She repeats this procedure with my right breast. Then she says she needs a side shot. And she does other things to get the film for that. Again, no pain, no discomfort. This concerned me. Would the film come out? Did she compress me enough to see everything? Why doesn’t it hurt? I heard so many nightmare stories. Were they from all small chested woman? Is that why? In this case, does size make a difference??!!

She asks me to stay in the room until the film is developed just to make sure it came out. She barely sticks her head in the room and says, “you could go now”. Hmm.  She was very friendly in the room and yet, she abruptly tells me I can go. Did she see something on the film and didn’t want to upset me? I become nervous, because that is what I do.

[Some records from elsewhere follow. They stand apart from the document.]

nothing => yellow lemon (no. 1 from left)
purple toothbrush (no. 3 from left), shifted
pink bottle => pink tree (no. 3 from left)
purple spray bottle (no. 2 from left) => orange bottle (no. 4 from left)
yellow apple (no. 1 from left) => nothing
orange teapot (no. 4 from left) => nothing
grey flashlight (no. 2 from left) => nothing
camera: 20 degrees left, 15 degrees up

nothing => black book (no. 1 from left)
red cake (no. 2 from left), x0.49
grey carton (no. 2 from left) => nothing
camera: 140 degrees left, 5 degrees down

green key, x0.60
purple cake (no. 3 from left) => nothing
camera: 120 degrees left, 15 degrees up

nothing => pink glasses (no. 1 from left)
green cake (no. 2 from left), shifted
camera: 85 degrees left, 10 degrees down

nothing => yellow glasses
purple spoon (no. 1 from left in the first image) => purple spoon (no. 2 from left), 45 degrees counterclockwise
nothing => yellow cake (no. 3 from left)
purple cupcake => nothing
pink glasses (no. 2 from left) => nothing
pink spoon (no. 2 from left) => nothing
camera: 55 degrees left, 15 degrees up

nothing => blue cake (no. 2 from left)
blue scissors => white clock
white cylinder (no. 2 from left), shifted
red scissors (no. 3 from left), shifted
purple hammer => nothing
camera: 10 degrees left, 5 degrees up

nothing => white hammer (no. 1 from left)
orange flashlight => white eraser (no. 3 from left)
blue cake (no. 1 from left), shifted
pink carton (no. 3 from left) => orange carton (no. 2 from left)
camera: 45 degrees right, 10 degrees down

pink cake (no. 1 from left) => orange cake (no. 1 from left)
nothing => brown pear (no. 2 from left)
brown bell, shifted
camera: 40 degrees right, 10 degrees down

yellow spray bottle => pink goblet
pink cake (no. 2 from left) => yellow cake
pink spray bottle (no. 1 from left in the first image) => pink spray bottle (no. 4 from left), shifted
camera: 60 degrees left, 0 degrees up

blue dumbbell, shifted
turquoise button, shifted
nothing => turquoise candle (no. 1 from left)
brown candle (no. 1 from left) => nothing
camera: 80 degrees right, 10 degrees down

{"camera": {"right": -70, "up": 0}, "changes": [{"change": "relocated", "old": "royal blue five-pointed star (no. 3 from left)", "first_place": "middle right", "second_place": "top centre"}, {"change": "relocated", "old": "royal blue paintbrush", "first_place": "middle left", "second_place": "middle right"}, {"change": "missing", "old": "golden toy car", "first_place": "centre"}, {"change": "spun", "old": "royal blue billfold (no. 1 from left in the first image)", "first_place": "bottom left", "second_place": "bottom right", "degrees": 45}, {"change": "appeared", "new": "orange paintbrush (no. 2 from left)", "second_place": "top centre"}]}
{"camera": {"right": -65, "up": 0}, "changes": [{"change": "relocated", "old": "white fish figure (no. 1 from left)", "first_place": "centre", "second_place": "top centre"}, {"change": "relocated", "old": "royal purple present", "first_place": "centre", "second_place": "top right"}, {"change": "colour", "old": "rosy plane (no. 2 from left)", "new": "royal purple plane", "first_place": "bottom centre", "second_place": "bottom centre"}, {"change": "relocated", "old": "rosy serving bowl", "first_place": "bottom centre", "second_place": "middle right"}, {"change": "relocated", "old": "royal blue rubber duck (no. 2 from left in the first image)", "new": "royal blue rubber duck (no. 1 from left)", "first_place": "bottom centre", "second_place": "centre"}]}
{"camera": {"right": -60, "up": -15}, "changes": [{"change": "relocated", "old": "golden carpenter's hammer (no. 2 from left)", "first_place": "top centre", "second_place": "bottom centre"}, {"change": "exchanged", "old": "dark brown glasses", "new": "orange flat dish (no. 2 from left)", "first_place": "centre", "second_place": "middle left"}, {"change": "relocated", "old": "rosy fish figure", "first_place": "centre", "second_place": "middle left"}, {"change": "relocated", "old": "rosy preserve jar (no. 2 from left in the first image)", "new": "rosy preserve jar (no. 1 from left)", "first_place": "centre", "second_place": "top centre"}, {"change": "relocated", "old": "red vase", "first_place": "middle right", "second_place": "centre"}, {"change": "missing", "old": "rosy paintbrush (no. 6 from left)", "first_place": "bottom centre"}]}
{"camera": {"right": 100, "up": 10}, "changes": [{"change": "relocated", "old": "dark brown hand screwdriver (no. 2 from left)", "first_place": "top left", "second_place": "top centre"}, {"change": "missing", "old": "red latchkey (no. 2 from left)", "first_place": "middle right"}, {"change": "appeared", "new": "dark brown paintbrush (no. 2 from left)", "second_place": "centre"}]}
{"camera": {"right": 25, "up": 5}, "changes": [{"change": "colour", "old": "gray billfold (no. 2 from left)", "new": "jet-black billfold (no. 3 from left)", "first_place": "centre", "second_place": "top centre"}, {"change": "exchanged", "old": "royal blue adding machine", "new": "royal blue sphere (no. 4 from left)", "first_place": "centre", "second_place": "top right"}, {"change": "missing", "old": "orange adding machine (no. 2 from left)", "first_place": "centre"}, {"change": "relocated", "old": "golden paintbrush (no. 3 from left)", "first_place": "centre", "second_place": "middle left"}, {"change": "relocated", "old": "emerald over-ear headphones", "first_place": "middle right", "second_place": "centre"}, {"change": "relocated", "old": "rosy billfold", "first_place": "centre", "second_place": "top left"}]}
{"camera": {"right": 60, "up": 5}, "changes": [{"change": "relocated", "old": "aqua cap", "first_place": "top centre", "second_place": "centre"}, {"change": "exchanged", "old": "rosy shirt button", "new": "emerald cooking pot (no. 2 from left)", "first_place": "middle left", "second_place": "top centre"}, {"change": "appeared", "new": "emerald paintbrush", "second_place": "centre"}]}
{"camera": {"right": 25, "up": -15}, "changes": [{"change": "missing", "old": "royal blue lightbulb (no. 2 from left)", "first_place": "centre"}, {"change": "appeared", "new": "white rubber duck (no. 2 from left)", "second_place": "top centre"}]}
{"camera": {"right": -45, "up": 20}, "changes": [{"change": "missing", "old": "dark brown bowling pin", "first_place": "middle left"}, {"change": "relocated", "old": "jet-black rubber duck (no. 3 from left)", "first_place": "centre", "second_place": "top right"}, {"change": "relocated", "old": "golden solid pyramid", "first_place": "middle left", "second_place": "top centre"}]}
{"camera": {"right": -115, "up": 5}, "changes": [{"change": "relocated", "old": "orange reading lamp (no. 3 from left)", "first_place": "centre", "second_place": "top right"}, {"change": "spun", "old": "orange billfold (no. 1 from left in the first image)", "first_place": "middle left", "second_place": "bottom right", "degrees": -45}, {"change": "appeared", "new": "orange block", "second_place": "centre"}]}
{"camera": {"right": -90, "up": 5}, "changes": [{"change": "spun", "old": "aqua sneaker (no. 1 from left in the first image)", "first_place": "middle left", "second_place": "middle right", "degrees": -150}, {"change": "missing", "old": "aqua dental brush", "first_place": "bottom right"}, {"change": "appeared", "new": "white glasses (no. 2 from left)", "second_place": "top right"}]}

I go back out to the waiting room. My daughter is surprised I was out so soon. She was trying to read her book, but the realtor waiting in the room with her disturbed her reading by talking too loud on his cell phone! We leave the building and I put all thoughts of the tests and its result out of my head.

Today I got the results in the mail.

There are no signs of cancer. My results are negative. I won’t be going for another test until I am 40!

But just recently Quest Diagnostics was in the news. They messed up someone’s results. She underwent a lumpectomy and chemo only to find out she never had breast cancer.  They messed up the results – swapped with another patient. So while this woman thought she was ill, another woman received good news that she wasn’t! The lab insists that this particular woman had another test done because her doctor was not satisfied and she did in fact find out she was ill. But naturally, no one can follow up on that due to patient confidentiality. They cannot disclose her records. One can only hope this is true. And I can only hope they didn’t mess up my results.

So remember ladies, do your self exams every month. If everything is OK, still get your mammo at least every 2 years starting at 40 (minimum). And if you spot a difference – whether you are only 18 or you are 77, get it checked out further. Early detection is key to your life. The sooner you find it, the earlier you can treat it, the better your chances of survival.

Don’t be stupid! Your life depends on it. Bless you always!

September 19, 2006

A Misunderstanding

Posted in doctors, health, humor, medical humor, Updates at 3:25 pm by way2much

A bit of an update on my health conditions. But first a joke that may make you smile. I certainly hope it does not offend anyone!

 Nursing Skills

A male patient is lying in bed in the hospital wearing an oxygen mask over his mouth and nose, still heavily sedated from a difficult, four-hour, surgical procedure.

A young student nurse appears to give him a partial sponge bath.

“Nurse” he mumbles from behind the mask, “Are my testicles black?”

Embarrassed, the young nurse replies, “I don’t know sir, I’m only here to wash your upper body and feet.”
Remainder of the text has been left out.